Notation 8.6.8.14. Let $\operatorname{\mathcal{QC}}$ be the $\infty $-category of (small) $\infty $-categories (Construction 5.5.4.1)). We define (non-full) subcategories $\operatorname{\mathcal{QC}}_{\operatorname{LAdj}} \subset \operatorname{\mathcal{QC}}\supset \operatorname{\mathcal{QC}}_{\operatorname{RAd}}$ as follows:
Every object of $\operatorname{\mathcal{QC}}$ belongs to the subcategories $\operatorname{\mathcal{QC}}_{\operatorname{LAdj}}$ and $\operatorname{\mathcal{QC}}_{\operatorname{RAd}}$.

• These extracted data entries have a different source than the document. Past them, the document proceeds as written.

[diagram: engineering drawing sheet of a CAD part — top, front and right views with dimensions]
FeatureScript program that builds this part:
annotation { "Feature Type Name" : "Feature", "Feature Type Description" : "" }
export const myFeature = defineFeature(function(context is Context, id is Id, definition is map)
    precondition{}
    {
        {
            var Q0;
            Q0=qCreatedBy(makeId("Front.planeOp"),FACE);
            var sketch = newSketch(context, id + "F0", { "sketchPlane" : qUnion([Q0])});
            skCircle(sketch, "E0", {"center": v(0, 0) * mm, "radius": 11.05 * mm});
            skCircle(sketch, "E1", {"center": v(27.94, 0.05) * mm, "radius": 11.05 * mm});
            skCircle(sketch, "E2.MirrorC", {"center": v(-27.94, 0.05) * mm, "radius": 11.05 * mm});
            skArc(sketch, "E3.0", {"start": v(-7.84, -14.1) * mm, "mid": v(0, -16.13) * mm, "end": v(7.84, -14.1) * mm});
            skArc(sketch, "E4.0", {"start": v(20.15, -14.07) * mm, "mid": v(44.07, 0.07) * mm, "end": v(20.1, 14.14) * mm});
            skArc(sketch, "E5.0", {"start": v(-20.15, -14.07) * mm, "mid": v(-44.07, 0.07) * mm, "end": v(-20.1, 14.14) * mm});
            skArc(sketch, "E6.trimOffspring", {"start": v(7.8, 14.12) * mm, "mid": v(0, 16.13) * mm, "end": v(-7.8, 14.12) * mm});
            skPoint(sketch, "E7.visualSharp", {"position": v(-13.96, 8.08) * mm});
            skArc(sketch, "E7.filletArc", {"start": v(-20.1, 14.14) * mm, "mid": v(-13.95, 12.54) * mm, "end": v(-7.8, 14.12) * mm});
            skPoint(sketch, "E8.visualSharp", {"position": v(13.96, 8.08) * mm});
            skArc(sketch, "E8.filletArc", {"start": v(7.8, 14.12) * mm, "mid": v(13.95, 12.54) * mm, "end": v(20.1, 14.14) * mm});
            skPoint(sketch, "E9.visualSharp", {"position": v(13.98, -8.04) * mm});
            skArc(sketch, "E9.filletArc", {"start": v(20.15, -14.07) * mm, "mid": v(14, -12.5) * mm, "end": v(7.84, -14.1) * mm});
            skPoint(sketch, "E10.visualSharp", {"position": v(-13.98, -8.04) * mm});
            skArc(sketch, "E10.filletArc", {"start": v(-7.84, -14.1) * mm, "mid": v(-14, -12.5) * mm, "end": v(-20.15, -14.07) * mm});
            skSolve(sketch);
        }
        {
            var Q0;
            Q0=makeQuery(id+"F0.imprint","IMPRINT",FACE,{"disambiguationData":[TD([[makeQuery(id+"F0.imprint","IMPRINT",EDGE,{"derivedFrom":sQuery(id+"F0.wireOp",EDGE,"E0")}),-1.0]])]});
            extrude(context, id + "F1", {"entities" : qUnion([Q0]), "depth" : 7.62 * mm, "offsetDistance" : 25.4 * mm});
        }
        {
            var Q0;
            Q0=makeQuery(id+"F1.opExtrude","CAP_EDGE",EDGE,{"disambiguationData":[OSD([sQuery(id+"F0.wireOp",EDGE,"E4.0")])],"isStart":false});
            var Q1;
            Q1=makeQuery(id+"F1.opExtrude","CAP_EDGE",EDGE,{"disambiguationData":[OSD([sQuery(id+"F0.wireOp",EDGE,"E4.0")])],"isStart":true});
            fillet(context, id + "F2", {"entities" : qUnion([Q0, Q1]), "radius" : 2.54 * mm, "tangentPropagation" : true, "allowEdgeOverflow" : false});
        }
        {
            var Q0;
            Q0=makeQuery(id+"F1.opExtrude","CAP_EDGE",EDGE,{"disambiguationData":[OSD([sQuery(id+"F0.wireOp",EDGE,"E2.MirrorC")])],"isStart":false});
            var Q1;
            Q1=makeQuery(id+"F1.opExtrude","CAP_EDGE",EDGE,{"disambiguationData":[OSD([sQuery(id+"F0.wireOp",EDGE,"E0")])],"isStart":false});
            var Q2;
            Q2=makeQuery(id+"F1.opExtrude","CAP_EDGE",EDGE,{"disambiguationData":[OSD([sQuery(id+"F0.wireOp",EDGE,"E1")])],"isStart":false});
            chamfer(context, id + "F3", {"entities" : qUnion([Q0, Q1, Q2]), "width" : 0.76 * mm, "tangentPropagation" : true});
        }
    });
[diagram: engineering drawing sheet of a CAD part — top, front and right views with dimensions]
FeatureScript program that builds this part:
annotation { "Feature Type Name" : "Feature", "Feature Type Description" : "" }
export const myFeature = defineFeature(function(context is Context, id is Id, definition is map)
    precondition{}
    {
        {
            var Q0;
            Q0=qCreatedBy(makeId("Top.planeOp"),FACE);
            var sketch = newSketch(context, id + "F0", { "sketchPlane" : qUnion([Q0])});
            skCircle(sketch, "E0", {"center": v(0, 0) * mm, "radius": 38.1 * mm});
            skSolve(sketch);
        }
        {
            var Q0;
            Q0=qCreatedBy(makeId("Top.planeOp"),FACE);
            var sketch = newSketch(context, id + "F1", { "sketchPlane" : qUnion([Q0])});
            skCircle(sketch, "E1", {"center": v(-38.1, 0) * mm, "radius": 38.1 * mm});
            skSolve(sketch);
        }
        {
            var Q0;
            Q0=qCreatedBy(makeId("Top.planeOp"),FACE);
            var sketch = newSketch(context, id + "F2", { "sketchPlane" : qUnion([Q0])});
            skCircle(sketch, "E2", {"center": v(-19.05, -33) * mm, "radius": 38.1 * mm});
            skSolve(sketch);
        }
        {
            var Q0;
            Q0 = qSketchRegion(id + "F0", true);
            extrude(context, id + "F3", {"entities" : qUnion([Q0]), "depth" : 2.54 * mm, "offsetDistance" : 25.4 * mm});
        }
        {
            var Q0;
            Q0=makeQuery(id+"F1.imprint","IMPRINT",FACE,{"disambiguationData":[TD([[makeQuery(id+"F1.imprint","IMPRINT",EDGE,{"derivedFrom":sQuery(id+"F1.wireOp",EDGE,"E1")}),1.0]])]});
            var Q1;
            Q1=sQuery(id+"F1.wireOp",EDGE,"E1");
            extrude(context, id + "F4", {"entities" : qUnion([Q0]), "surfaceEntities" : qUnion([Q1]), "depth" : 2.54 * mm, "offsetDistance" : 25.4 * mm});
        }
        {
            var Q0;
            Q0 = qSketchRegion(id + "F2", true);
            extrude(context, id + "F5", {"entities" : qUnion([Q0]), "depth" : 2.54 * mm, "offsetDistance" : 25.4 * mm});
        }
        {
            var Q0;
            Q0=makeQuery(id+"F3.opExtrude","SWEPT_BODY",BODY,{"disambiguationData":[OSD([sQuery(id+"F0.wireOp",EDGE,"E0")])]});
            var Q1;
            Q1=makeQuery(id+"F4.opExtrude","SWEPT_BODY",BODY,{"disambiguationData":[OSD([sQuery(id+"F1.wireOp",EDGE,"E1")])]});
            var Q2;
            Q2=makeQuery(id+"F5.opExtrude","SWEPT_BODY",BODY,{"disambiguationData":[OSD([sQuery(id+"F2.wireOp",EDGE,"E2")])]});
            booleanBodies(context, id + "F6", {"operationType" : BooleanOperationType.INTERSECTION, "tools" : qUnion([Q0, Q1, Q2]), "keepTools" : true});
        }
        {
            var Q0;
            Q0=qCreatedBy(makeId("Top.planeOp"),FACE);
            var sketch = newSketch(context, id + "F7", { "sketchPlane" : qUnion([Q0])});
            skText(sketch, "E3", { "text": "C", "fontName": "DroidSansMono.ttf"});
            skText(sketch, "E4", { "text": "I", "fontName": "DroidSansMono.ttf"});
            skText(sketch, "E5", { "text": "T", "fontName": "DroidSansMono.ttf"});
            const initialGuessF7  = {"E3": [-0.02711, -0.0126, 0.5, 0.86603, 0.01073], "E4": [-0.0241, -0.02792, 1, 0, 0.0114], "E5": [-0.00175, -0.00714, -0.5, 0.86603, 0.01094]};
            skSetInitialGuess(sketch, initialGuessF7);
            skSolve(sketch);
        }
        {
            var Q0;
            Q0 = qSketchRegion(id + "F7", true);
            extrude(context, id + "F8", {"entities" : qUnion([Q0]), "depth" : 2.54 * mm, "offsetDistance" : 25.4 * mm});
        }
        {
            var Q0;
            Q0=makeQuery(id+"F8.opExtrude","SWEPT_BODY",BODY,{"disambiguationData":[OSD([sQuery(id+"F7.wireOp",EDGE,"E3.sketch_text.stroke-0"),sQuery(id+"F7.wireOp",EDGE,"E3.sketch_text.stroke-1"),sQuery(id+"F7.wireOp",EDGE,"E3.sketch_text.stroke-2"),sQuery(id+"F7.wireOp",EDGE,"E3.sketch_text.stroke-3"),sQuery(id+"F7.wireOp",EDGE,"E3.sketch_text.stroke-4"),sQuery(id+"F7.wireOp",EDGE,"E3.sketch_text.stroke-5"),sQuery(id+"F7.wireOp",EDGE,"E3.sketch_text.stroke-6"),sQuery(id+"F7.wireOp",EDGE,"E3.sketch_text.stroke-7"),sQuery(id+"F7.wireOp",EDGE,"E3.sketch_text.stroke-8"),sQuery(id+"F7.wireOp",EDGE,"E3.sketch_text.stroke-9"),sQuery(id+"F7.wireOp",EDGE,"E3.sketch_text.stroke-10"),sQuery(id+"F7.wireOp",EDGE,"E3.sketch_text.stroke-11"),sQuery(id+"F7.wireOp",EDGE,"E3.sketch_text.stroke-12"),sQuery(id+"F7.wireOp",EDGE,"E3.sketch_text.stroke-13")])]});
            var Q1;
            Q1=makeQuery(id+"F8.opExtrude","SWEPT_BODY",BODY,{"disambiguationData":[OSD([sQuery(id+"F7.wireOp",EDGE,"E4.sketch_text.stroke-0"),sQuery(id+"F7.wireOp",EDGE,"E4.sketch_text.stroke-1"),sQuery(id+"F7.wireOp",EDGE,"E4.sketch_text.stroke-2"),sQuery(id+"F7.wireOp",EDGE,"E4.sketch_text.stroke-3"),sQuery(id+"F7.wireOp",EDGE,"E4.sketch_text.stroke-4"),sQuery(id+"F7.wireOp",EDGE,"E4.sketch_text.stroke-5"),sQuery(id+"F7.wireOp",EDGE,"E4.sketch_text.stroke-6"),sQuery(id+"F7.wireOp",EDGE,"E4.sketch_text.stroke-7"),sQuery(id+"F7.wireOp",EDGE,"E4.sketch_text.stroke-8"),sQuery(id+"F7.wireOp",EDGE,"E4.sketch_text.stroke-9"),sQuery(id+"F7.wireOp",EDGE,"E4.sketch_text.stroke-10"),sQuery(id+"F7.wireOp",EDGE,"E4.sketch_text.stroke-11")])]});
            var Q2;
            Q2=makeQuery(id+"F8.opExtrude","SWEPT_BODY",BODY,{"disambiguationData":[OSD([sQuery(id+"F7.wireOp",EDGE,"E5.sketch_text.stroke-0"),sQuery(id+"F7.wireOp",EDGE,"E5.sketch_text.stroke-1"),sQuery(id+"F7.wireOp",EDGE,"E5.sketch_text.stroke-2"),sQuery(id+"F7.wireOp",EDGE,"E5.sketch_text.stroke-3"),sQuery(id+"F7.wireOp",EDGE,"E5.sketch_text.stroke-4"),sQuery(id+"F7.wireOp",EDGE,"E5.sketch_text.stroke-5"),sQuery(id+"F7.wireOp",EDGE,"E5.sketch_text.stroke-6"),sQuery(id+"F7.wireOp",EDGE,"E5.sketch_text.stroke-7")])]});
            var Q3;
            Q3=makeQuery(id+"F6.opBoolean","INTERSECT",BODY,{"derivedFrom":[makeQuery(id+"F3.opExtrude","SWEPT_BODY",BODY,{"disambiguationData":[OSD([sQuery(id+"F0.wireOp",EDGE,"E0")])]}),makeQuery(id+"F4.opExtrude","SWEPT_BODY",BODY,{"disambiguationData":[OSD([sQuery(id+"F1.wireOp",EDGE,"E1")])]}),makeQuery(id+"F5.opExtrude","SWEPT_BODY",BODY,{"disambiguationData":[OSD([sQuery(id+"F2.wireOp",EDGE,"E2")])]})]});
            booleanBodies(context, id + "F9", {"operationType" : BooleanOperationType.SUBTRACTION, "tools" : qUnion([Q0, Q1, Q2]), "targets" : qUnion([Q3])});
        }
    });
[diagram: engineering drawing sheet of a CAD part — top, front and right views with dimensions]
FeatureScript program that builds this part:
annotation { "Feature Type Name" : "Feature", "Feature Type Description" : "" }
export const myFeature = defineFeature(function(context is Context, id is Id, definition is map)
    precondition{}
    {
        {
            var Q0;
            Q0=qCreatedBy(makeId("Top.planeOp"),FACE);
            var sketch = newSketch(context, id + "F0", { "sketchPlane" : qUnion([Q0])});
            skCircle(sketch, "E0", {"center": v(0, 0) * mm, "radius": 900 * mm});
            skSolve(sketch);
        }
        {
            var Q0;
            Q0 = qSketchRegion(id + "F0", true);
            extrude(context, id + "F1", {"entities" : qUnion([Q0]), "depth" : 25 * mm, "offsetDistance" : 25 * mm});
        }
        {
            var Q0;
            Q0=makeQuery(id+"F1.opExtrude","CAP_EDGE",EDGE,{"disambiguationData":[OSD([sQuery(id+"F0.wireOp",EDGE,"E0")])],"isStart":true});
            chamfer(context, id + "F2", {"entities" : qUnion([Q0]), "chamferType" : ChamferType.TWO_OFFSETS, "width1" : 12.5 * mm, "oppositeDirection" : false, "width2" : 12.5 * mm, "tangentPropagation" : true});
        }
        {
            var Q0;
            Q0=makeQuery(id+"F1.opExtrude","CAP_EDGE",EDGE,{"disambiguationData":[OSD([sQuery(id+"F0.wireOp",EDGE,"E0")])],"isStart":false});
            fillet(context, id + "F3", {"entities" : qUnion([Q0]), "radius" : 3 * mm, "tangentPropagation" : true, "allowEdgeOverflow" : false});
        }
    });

Let $F: \operatorname{\mathcal{C}}\rightarrow \operatorname{\mathcal{D}}$ be a functor between (small) $\infty $-categories, which we regard as a morphism in $\operatorname{\mathcal{QC}}$. Then $F$ belongs to $\operatorname{\mathcal{QC}}_{\operatorname{LAdj}}$ if and only if $F$ is a left adjoint: that is, there exists a functor $G: \operatorname{\mathcal{D}}\rightarrow \operatorname{\mathcal{C}}$ which is right adjoint to $F$. Similarly, $F$ belongs to $\operatorname{\mathcal{QC}}_{\operatorname{RAd}}$ if and only if $F$ is a right adjoint.